Setting pictures aside, output exactly the lines from the start of the records to the line with "- Fresh database for each test function", that line included.

(Records contained in a dataset)

□ □ □ □

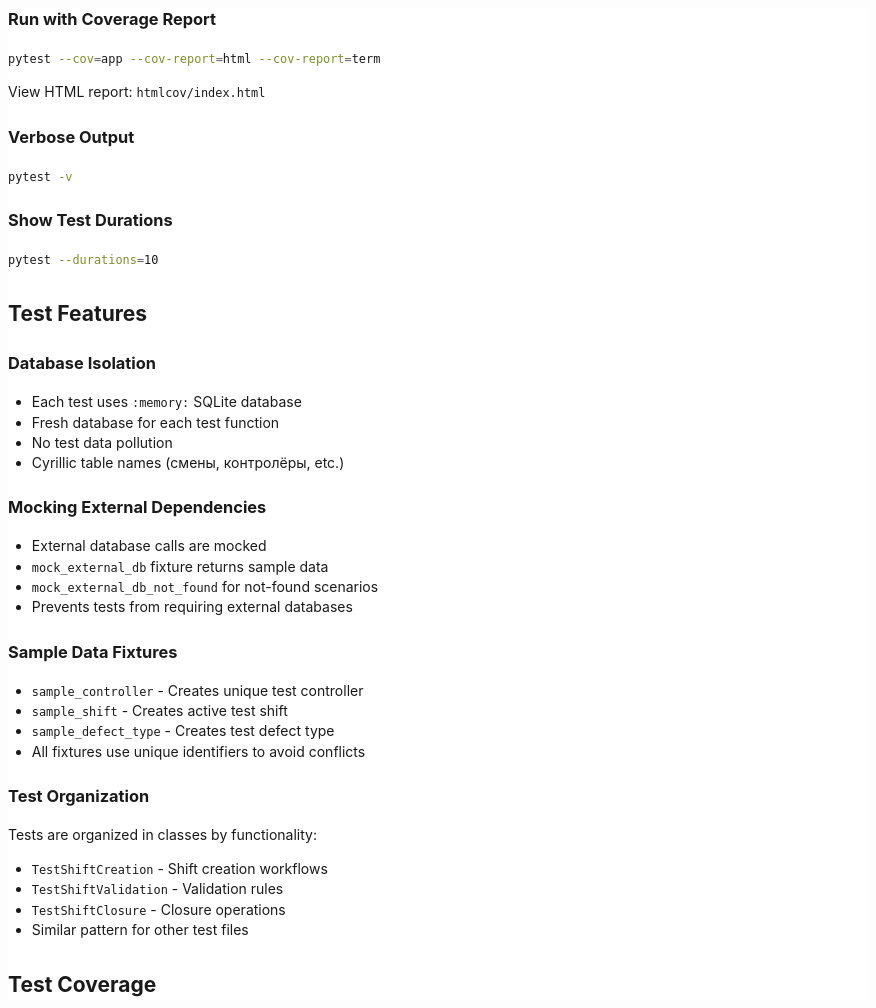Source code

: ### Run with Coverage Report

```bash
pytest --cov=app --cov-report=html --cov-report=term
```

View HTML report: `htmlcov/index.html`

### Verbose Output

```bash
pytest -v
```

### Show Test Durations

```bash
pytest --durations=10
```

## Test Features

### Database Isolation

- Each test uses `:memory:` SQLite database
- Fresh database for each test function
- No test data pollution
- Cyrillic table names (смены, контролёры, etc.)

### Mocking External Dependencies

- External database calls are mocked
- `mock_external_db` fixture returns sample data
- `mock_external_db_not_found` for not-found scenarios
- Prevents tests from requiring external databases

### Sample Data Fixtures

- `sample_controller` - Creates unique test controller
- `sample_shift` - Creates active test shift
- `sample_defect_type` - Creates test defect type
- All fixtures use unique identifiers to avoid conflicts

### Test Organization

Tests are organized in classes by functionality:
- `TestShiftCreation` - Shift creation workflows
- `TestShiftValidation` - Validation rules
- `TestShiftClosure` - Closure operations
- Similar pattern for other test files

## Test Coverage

□ □ □ □

* Output of the exercise
Source code

: ### Run with Coverage Report

```bash
pytest --cov=app --cov-report=html --cov-report=term
```

View HTML report: `htmlcov/index.html`

### Verbose Output

```bash
pytest -v
```

### Show Test Durations

```bash
pytest --durations=10
```

## Test Features

### Database Isolation

- Each test uses `:memory:` SQLite database
- Fresh database for each test function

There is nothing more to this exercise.